> **TASK OBJECTIVE**: Nothing belongs in the answer except the lines of the material that include "camera".

> **DATA EXCERPTS**:
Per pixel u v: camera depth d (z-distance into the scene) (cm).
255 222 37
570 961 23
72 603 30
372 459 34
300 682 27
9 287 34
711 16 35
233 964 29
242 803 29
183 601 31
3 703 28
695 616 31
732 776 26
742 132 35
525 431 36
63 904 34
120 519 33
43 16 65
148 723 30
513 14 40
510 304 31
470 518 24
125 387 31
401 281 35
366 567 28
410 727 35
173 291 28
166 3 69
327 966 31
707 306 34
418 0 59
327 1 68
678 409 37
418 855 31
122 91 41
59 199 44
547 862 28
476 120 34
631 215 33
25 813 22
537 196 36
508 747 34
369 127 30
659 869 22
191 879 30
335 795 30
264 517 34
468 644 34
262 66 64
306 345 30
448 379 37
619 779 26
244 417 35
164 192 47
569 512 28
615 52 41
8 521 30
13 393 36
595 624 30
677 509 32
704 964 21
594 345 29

--

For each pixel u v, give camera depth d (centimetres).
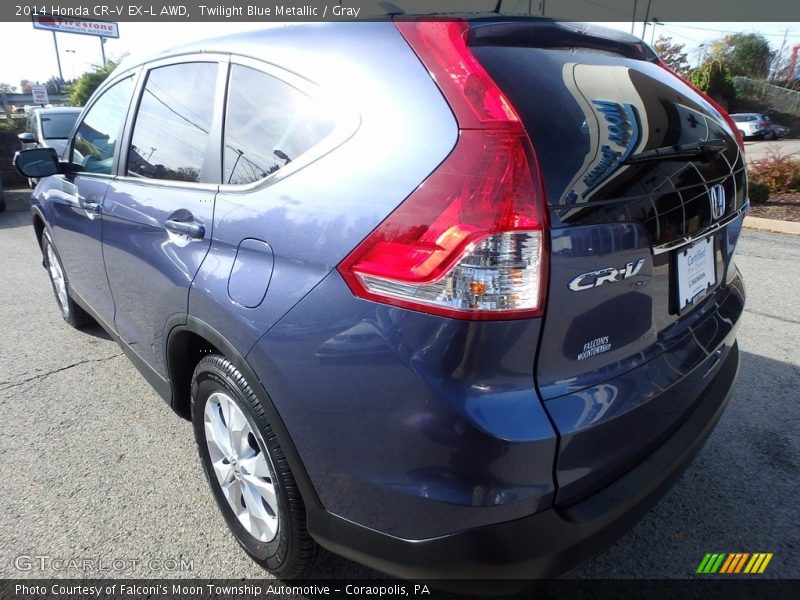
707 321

> **TASK RESPONSE**:
Per pixel u v: camera depth d (z-distance into the scene) (cm).
For each pixel u v, give camera depth d (centimetres).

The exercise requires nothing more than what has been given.